■ TEXT FOR ANALYSIS:
------
Note: A professional ADC has been designed so that there it can accept a hot signal: domestic and prosumer ADCs are NOT designed to have this tolerance. If you attempt to clip a domestic/prosumer ADC the hot signal will overload the ADC and you will get nasty digital distortion. So don't try this at home.

2/ EQ -
to surgically remove and lower some of the frequency spectrum - mainly the low bass and sub bass. Humans do not hear the extremes of the 0-20kHz frequency spectrum as well as the middle frequencies. For instance, to make a low bass signal sounds as loud as a mid frequency requires a lot of energy. Audio that contains a lot of low bass will not sound as loud as one that doesn't but has a similar spectral energy. Reducing the extreme frequencies allows us to use that energy to increase the mid frequencies and gain and so make the audio seem louder.

This form of pass filtering is quite common in mastering but it is specific to the actual track. You can't do this with music that relies on sub bass - dub reggae, dub step, etc - and need to be very careful using it if certain instruments are present - acoustic grand pianos, church organs, double bass, trumpets, triangles, cymbals... How much you filter and from where again depends on the actual track - there are no generalisable settings, you have to listen to the music and make a judgement. In this specific example we pass filtered from @ 35Hz at an attenuation of -6dB/Octave. To aoid taking out too much low end on the kick drum we also added some gain at @90Hz on a very tight Q. This way we could maintain some of the punch of the kick whilst still reducing the bass content generally.
------
■ WORK REQUEST:
Write out the mastering text word for word, starting at "Note: A professional" and ending after "audio seem louder.". Work from the mastering text alone.
------
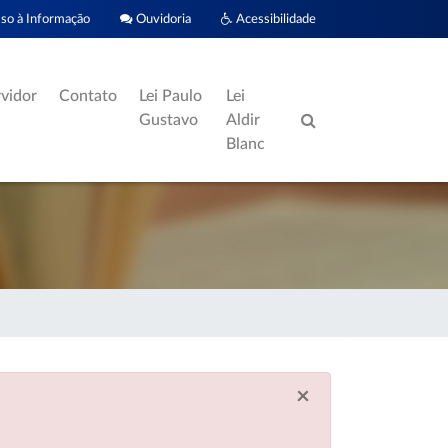
o à Informação
Ouvidoria
Acessibilidade
rvidor
Contato
Lei Paulo
Lei
Gustavo
Aldir
Blanc
×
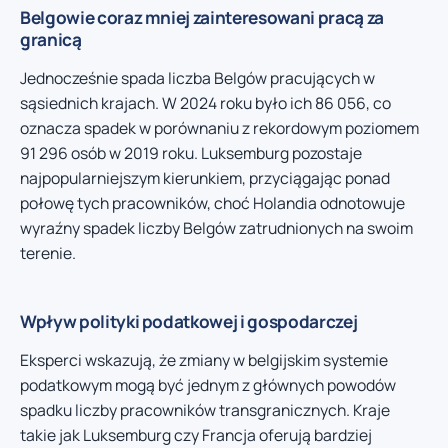
Belgowie coraz mniej zainteresowani pracą za
granicą
Jednocześnie spada liczba Belgów pracujących w
sąsiednich krajach. W 2024 roku było ich 86 056, co
oznacza spadek w porównaniu z rekordowym poziomem
91 296 osób w 2019 roku. Luksemburg pozostaje
najpopularniejszym kierunkiem, przyciągając ponad
połowę tych pracowników, choć Holandia odnotowuje
wyraźny spadek liczby Belgów zatrudnionych na swoim
terenie.
Wpływ polityki podatkowej i gospodarczej
Eksperci wskazują, że zmiany w belgijskim systemie
podatkowym mogą być jednym z głównych powodów
spadku liczby pracowników transgranicznych. Kraje
takie jak Luksemburg czy Francja oferują bardziej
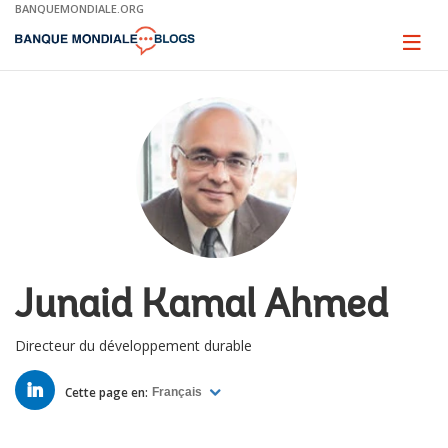
Skip
BANQUEMONDIALE.ORG
to
Main
Page
naviga
Navigation
Junaid Kamal Ahmed
Directeur du développement durable
LINKED
IN
Cette page en:
Français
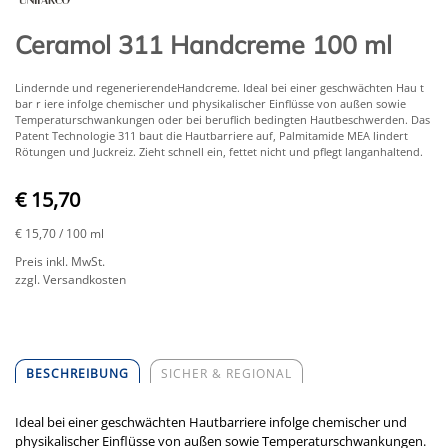
Ceramol 311 Handcreme 100 ml
Lindernde und regenerierendeHandcreme. Ideal bei einer geschwächten Hau t
bar r iere infolge chemischer und physikalischer Einflüsse von außen sowie
Temperaturschwankungen oder bei beruflich bedingten Hautbeschwerden. Das
Patent Technologie 311 baut die Hautbarriere auf, Palmitamide MEA lindert
Rötungen und Juckreiz. Zieht schnell ein, fettet nicht und pflegt langanhaltend.
€ 15,70
€ 15,70
/ 100 ml
Preis inkl. MwSt.
zzgl. Versandkosten
BESCHREIBUNG
SICHER & REGIONAL
Ideal bei einer geschwächten Hautbarriere infolge chemischer und
physikalischer Einflüsse von außen sowie Temperaturschwankungen.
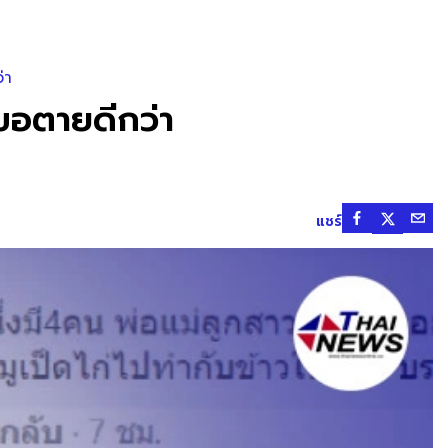
่า
ูขอตายดีกว่า
แชร์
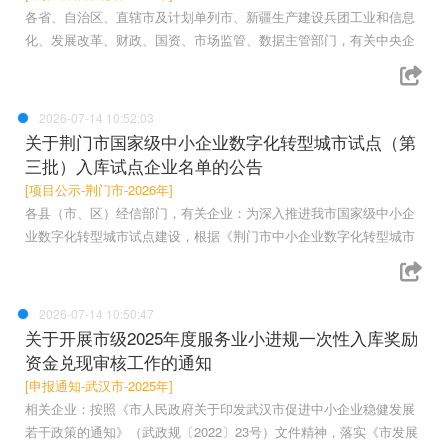
各省、自治区、直辖市及计划单列市、新疆生产建设兵团工业和信息
化、发展改革、财政、国资、市场监管、数据主管部门，有关中央企
2026-07-14 10:52:03
关于荆门市国家级中小企业数字化转型城市试点（第
三批）入库试点企业名单的公告
[项目公示-荆门市-2026年]
各县（市、区）经信部门，有关企业：为深入推进我市国家级中小企
业数字化转型城市试点建设，根据《荆门市中小企业数字化转型城市
2026-07-14 10:50:47
关于开展市级2025年度服务业小进规一次性入库奖励
资金兑现审核工作的通知
[申报通知-武汉市-2025年]
相关企业：按照《市人民政府关于印发武汉市促进中小企业稳健发展
若干政策的通知》（武政规〔2022〕23号）文件精神，落实《市发展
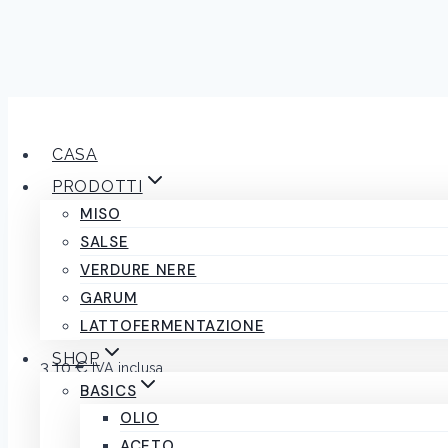
Salta
al
CASA
contenuto
PRODOTTI
MISO
SALSE
Penne Rigate Ca
VERDURE NERE
GARUM
LATTOFERMENTAZIONE
SHOP
3,10
€
IVA inclusa
BASICS
7 disponibili
OLIO
ACETO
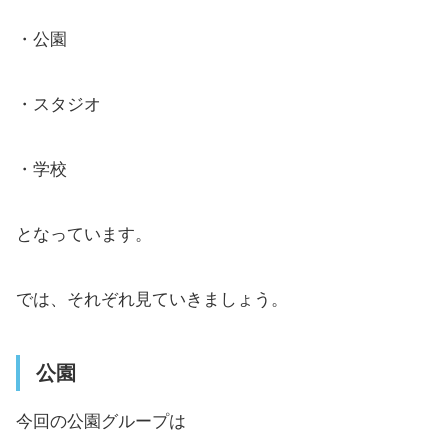
・公園
・スタジオ
・学校
となっています。
では、それぞれ見ていきましょう。
公園
今回の公園グループは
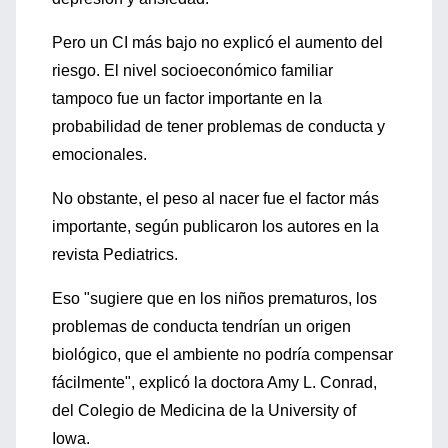
Pero un CI más bajo no explicó el aumento del
riesgo. El nivel socioeconómico familiar
tampoco fue un factor importante en la
probabilidad de tener problemas de conducta y
emocionales.
No obstante, el peso al nacer fue el factor más
importante, según publicaron los autores en la
revista Pediatrics.
Eso "sugiere que en los niños prematuros, los
problemas de conducta tendrían un origen
biológico, que el ambiente no podría compensar
fácilmente", explicó la doctora Amy L. Conrad,
del Colegio de Medicina de la University of
Iowa.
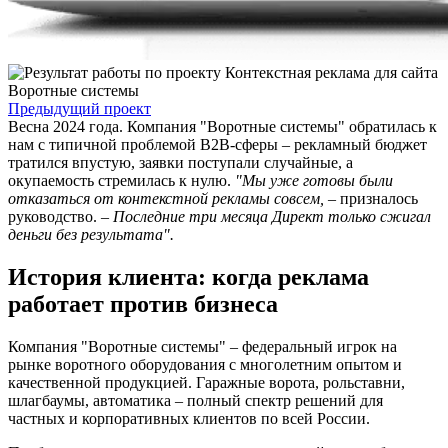
Предыдущий проект
Весна 2024 года. Компания "Воротные системы" обратилась к
нам с типичной проблемой B2B-сферы – рекламный бюджет
тратился впустую, заявки поступали случайные, а
окупаемость стремилась к нулю.
"Мы уже готовы были
отказаться от контекстной рекламы совсем,
– призналось
руководство. –
Последние три месяца Директ только сжигал
деньги без результата".
История клиента: когда реклама
работает против бизнеса
Компания "Воротные системы" – федеральный игрок на
рынке воротного оборудования с многолетним опытом и
качественной продукцией. Гаражные ворота, рольставни,
шлагбаумы, автоматика – полный спектр решений для
частных и корпоративных клиентов по всей России.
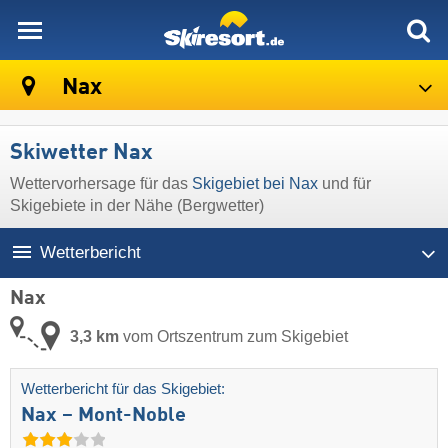
skiresort
Nax
Skiwetter Nax
Wettervorhersage für das
Skigebiet bei Nax
und für
Skigebiete in der Nähe (Bergwetter)
Wetterbericht
Nax
3,3 km
vom Ortszentrum zum Skigebiet
Wetterbericht für das Skigebiet:
Nax – Mont-Noble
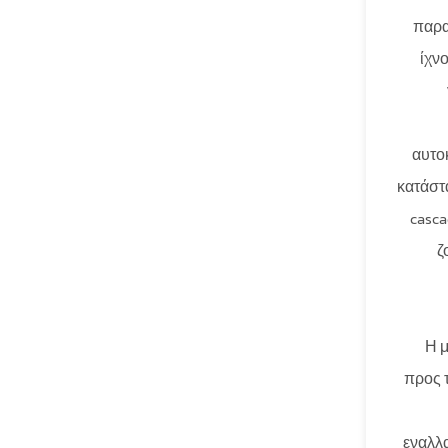
παρα
ίχν
αυτο
κατάστα
casca
ζ
Η μ
προς 
εναλλ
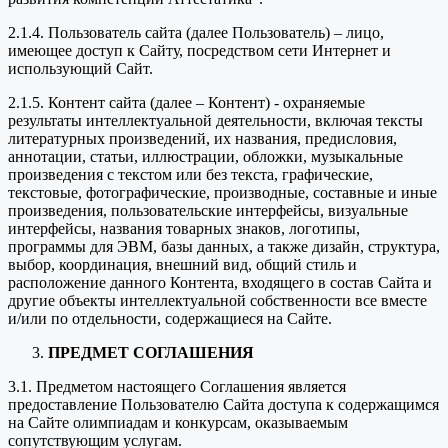
2.1.4. Пользователь сайта (далее Пользователь) – лицо,
имеющее доступ к Сайту, посредством сети Интернет и
использующий Сайт.
2.1.5. Контент сайта (далее – Контент) - охраняемые
результаты интеллектуальной деятельности, включая тексты
литературных произведений, их названия, предисловия,
аннотации, статьи, иллюстрации, обложки, музыкальные
произведения с текстом или без текста, графические,
текстовые, фотографические, производные, составные и иные
произведения, пользовательские интерфейсы, визуальные
интерфейсы, названия товарных знаков, логотипы,
программы для ЭВМ, базы данных, а также дизайн, структура,
выбор, координация, внешний вид, общий стиль и
расположение данного Контента, входящего в состав Сайта и
другие объекты интеллектуальной собственности все вместе
и/или по отдельности, содержащиеся на Сайте.
ПРЕДМЕТ СОГЛАШЕНИЯ
3.1. Предметом настоящего Соглашения является
предоставление Пользователю Сайта доступа к содержащимся
на Сайте олимпиадам и конкурсам, оказываемым
сопутствующим услугам.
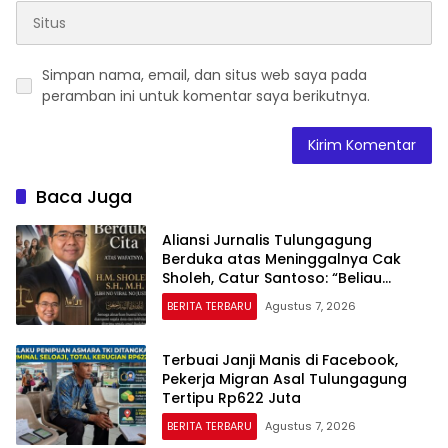
Simpan nama, email, dan situs web saya pada
peramban ini untuk komentar saya berikutnya.
Baca Juga
Aliansi Jurnalis Tulungagung
Berduka atas Meninggalnya Cak
Sholeh, Catur Santoso: “Beliau
Pejuang Keadilan yang Vokal”
BERITA TERBARU
Agustus 7, 2026
Terbuai Janji Manis di Facebook,
Pekerja Migran Asal Tulungagung
Tertipu Rp622 Juta
BERITA TERBARU
Agustus 7, 2026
------
■ EXERCISE OUTPUT:
Note: A professional ADC has been designed so that there it can accept a hot signal: domestic and prosumer ADCs are NOT designed to have this tolerance. If you attempt to clip a domestic/prosumer ADC the hot signal will overload the ADC and you will get nasty digital distortion. So don't try this at home.

2/ EQ -
to surgically remove and lower some of the frequency spectrum - mainly the low bass and sub bass. Humans do not hear the extremes of the 0-20kHz frequency spectrum as well as the middle frequencies. For instance, to make a low bass signal sounds as loud as a mid frequency requires a lot of energy. Audio that contains a lot of low bass will not sound as loud as one that doesn't but has a similar spectral energy. Reducing the extreme frequencies allows us to use that energy to increase the mid frequencies and gain and so make the audio seem louder.